Extrait (page 26) : 

« Un délicieux parfum, mélange d’épices et de plats gourmands préparés avec brio par ma mère, se diffuse dans la pièce. Je me sens transportée dans ma jeunesse où lors des fêtes de famille, ces mêmes parfums m’emplissaient de bonheur et enveloppaient tout mon être d’une délicieuse chaleur que je retrouve aujourd’hui. En fait, ma définition du bonheur a toujours été de pair avec les bons petits plats de ma mère ou ma grand-mère, j’en souris de plaisir à m’en décrocher la mâchoire. À ce moment d’extrême béatitude, ma mère entre vêtue d’une djellaba bleue avec des liserés dorés pas vraiment gracieux dessinant des arabesques et un turban sur la tête dans les mêmes tons que sa tenue. Il y a tout de même une recherche au niveau vestimentaire mais c’est tout simplement horrible ! Si ce n’était que ça… Elle porte fièrement un vase, comme on porte une coupe de championnat, contenant des fleurs et le pose au centre de la table basse. Ça aurait pu ajouter une agréable touche décorative seulement, elles sont complètement défraîchies ! Je saute littéralement du canapé, entraînant avec moi l’assiette d’amuse-bouche posée sur la table. Je suis partagée entre l’envie de crier, de hurler ou de m’enfuir ! Seulement, ma mère a un tempérament impulsif, voire colérique, dans ses meilleurs moments, donc j’évite d’envenimer la situation ; malgré tout, je nous embarque dans un échange houleux à quelques instants de la venue de Caroline de Sainte Forge… C’est plus fort que moi ! 

— Maman ? Tu peux m’expliquer pourquoi ce bouquet est si défraîchi, enfin plutôt fané ou peut-être est-ce un nouveau style ? Et pourquoi tu ne mettrais pas celui que je t’ai envoyé ce matin pour ton anniversaire ? 

— Ton bouquet est dans ma chambre et celui-là, je l’ai pris sur la tombe de pépé ce matin ! Les fleurs seront de circonstance ce soir, tu ne trouves pas ? 

— La tombe de pépé ? Maman, tu ne peux pas me faire ça aujourd’hui ! 

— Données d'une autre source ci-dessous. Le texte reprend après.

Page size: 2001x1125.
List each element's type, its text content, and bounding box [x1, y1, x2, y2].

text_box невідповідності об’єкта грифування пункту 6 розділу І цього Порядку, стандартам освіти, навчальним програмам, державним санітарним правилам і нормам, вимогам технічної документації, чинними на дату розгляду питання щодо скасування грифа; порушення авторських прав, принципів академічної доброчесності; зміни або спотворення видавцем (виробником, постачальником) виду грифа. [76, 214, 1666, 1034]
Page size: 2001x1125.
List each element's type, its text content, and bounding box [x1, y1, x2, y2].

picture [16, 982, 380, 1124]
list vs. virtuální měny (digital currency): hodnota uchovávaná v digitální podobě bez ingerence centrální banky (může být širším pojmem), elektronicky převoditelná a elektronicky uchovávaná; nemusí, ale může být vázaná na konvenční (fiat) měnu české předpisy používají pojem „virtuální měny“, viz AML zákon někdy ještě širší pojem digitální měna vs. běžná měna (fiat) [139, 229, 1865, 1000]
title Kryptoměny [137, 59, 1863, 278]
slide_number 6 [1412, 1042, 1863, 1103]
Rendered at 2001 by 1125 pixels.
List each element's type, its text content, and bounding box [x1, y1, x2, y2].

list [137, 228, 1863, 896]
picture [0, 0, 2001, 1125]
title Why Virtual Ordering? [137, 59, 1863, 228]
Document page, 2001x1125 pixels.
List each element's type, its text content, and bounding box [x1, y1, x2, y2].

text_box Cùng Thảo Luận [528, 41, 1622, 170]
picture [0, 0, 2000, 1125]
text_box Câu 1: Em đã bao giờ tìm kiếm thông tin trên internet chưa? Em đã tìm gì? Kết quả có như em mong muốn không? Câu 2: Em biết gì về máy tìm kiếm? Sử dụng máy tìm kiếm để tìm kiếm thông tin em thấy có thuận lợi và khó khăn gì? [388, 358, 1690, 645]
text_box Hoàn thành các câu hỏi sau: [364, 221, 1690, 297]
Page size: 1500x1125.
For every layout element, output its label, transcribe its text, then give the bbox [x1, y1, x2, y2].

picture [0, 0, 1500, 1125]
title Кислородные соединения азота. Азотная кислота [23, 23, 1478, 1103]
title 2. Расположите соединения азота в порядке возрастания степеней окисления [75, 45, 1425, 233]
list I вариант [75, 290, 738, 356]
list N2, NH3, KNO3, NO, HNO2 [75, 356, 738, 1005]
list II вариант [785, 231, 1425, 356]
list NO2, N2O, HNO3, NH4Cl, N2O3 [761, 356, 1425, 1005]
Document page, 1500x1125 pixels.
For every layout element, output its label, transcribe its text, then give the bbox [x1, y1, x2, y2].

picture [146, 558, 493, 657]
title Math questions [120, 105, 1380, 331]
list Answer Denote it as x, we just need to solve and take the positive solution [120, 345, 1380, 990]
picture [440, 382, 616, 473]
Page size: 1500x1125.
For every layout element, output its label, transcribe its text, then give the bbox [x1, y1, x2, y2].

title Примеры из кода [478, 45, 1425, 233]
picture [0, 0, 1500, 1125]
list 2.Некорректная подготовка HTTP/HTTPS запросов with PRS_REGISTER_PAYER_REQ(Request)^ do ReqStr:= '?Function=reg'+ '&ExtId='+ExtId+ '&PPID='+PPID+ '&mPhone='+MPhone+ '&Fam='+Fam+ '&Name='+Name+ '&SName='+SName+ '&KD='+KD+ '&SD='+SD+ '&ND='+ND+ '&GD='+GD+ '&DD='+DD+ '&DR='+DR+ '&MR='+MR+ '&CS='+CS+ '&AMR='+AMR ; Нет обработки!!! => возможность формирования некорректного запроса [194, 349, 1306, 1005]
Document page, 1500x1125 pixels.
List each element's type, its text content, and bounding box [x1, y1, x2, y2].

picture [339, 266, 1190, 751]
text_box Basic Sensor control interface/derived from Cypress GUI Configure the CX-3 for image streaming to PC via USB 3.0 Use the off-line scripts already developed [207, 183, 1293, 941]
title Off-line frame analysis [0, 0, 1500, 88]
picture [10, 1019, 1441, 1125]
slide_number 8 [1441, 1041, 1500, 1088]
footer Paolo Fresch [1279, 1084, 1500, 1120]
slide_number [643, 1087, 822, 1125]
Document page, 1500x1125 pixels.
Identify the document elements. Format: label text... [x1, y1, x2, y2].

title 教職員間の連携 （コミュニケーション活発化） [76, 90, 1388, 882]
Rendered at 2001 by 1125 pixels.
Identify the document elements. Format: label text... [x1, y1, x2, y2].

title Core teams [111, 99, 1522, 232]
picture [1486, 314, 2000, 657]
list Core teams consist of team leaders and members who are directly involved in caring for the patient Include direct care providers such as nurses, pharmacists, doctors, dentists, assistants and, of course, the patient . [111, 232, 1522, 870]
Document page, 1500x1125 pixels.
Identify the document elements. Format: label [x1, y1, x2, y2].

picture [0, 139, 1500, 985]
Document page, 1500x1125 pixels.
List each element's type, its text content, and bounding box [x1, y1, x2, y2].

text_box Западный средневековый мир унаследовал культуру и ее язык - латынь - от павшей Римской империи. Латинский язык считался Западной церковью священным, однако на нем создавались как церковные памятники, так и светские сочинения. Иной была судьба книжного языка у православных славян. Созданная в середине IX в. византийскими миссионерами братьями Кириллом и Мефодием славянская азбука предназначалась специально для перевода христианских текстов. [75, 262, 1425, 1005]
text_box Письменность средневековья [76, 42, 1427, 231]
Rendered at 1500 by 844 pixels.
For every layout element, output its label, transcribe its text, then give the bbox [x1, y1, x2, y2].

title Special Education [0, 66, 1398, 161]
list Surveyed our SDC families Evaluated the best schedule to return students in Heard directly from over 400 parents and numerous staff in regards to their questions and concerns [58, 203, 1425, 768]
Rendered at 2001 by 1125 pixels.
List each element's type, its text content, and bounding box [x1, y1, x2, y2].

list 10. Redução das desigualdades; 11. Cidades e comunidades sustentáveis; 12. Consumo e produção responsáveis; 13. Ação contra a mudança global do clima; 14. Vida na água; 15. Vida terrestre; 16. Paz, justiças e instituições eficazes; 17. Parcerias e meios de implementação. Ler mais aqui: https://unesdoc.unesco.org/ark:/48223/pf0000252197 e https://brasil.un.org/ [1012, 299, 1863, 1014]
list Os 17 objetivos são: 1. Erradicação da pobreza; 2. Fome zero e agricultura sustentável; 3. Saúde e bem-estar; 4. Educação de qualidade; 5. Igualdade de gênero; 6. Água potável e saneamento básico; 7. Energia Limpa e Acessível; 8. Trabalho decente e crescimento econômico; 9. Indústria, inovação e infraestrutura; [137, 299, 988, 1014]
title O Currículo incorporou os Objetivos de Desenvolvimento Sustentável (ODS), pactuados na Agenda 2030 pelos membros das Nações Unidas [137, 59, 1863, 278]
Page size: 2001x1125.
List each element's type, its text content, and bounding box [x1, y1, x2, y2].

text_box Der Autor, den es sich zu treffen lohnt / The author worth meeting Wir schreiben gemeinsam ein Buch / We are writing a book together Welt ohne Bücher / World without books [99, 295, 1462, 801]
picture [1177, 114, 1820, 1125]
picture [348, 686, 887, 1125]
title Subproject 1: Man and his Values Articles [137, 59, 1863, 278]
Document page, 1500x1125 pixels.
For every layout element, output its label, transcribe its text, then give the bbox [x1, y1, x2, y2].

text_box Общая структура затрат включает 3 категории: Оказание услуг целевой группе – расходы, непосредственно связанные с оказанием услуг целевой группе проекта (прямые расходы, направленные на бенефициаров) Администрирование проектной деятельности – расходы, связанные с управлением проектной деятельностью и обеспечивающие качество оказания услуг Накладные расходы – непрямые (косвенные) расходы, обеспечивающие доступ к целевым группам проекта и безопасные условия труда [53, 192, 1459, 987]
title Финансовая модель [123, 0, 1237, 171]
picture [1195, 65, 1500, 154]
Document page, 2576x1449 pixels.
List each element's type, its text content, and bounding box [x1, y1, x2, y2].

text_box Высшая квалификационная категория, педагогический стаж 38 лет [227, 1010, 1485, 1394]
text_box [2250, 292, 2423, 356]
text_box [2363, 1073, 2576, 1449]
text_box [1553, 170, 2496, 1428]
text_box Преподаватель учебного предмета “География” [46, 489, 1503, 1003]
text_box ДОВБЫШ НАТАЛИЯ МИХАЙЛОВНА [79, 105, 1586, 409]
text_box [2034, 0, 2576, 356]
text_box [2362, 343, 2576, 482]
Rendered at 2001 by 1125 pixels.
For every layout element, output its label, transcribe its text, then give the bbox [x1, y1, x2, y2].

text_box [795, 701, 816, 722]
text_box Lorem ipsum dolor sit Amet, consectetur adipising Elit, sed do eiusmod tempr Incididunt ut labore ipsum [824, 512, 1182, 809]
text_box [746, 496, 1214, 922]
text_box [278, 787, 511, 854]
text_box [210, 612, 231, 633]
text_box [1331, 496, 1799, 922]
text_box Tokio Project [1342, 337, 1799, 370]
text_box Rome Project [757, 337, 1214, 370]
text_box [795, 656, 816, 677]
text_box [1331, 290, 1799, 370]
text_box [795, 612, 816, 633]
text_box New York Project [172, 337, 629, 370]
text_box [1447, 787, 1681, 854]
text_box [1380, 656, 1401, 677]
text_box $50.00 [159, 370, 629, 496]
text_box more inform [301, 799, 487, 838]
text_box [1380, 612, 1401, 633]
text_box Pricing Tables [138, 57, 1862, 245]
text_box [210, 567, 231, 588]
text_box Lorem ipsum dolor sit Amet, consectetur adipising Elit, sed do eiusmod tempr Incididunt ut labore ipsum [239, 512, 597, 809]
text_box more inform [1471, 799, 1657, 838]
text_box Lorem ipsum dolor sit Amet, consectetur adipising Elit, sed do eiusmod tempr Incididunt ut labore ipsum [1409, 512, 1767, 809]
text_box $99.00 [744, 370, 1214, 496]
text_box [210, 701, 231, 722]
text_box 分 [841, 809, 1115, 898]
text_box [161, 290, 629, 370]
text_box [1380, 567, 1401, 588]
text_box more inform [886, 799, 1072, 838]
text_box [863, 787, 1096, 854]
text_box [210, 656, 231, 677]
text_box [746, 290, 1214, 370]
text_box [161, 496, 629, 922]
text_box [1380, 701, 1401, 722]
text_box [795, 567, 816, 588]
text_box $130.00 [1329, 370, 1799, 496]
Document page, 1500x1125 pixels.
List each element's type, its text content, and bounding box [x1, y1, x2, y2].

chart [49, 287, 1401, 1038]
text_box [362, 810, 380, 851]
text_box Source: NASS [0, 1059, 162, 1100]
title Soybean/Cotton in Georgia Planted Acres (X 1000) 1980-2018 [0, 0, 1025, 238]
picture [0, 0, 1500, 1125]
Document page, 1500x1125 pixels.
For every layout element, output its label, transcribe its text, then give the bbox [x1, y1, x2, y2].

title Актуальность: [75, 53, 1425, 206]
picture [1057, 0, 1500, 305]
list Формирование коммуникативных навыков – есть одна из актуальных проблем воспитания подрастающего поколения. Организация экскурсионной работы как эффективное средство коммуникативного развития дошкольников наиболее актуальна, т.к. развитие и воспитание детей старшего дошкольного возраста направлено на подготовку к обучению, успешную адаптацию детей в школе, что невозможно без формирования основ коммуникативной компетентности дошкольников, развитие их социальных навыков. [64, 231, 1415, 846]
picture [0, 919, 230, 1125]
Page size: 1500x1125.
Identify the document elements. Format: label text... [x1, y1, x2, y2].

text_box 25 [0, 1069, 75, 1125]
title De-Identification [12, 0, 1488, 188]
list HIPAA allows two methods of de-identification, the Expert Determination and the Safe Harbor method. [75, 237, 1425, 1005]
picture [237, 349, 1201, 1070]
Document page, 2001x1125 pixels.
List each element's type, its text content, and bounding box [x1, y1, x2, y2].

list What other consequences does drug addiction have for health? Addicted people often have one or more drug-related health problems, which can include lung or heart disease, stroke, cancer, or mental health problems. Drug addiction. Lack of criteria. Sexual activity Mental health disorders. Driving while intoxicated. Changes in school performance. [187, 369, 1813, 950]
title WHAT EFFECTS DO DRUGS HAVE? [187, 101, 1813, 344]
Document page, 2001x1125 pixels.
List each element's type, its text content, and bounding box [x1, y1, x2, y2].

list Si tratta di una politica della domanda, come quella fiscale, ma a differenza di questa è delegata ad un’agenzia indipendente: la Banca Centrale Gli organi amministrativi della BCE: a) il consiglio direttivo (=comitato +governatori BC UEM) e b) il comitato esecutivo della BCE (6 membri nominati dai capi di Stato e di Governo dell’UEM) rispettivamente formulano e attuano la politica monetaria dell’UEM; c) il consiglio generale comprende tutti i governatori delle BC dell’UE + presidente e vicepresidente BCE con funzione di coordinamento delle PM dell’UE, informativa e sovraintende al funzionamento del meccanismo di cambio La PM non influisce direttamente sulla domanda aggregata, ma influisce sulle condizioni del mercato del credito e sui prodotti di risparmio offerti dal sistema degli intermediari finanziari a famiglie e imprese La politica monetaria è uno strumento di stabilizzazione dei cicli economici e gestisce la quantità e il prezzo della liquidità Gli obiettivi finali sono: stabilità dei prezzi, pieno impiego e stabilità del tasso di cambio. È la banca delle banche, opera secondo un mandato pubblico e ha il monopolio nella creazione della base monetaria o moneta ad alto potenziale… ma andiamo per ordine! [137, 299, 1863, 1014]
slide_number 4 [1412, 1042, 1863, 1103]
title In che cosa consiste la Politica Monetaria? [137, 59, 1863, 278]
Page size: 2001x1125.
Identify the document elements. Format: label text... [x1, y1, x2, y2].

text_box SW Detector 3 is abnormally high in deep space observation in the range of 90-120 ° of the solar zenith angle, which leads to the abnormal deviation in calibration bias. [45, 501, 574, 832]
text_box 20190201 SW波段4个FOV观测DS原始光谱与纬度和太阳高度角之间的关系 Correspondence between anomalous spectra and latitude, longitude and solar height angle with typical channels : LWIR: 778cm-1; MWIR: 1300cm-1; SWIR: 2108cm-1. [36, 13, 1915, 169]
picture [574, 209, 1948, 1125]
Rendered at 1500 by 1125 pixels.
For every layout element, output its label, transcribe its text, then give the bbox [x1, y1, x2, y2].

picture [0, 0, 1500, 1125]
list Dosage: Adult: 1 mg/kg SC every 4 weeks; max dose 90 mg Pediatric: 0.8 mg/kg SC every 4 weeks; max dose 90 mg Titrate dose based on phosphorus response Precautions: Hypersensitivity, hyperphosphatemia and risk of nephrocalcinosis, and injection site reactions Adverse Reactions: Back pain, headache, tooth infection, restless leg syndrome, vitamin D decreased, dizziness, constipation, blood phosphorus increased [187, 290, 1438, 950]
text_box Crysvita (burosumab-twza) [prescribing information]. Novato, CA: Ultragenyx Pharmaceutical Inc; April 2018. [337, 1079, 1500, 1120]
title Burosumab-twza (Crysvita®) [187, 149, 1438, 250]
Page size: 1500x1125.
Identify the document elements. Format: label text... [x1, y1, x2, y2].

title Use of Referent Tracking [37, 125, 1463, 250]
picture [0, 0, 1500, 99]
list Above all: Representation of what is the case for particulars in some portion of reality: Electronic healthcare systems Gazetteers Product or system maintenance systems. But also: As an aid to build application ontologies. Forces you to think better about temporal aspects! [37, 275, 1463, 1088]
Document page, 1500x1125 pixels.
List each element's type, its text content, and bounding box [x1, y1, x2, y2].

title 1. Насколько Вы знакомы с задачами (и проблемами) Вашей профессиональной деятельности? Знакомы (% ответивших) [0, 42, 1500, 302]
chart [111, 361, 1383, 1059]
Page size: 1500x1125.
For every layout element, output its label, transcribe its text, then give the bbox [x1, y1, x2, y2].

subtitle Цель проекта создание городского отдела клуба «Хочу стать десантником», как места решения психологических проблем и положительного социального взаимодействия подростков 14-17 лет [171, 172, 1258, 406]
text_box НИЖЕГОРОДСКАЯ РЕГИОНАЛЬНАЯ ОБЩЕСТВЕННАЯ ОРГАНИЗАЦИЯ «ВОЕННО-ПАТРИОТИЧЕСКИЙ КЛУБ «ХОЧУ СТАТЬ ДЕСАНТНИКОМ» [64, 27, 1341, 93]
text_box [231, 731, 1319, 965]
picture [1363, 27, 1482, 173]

Je respire un grand coup, je reste zen. Je ramasse l’assiette et son contenu que je mets de côté pour le jeter… Je prends ma mère par les épaules, l’éloignant de la table basse en la ménageant au maximum puis je me précipite pour prendre le vase et le pose derrière le canapé afin qu’on ne l’aperçoive pas ». 

  • Crise de Foi de Sylvie B.H. aux éditions Hugo Stern, 270 pages, 19,80€. 

Article et propos recueillis par Gérard Kleczewski.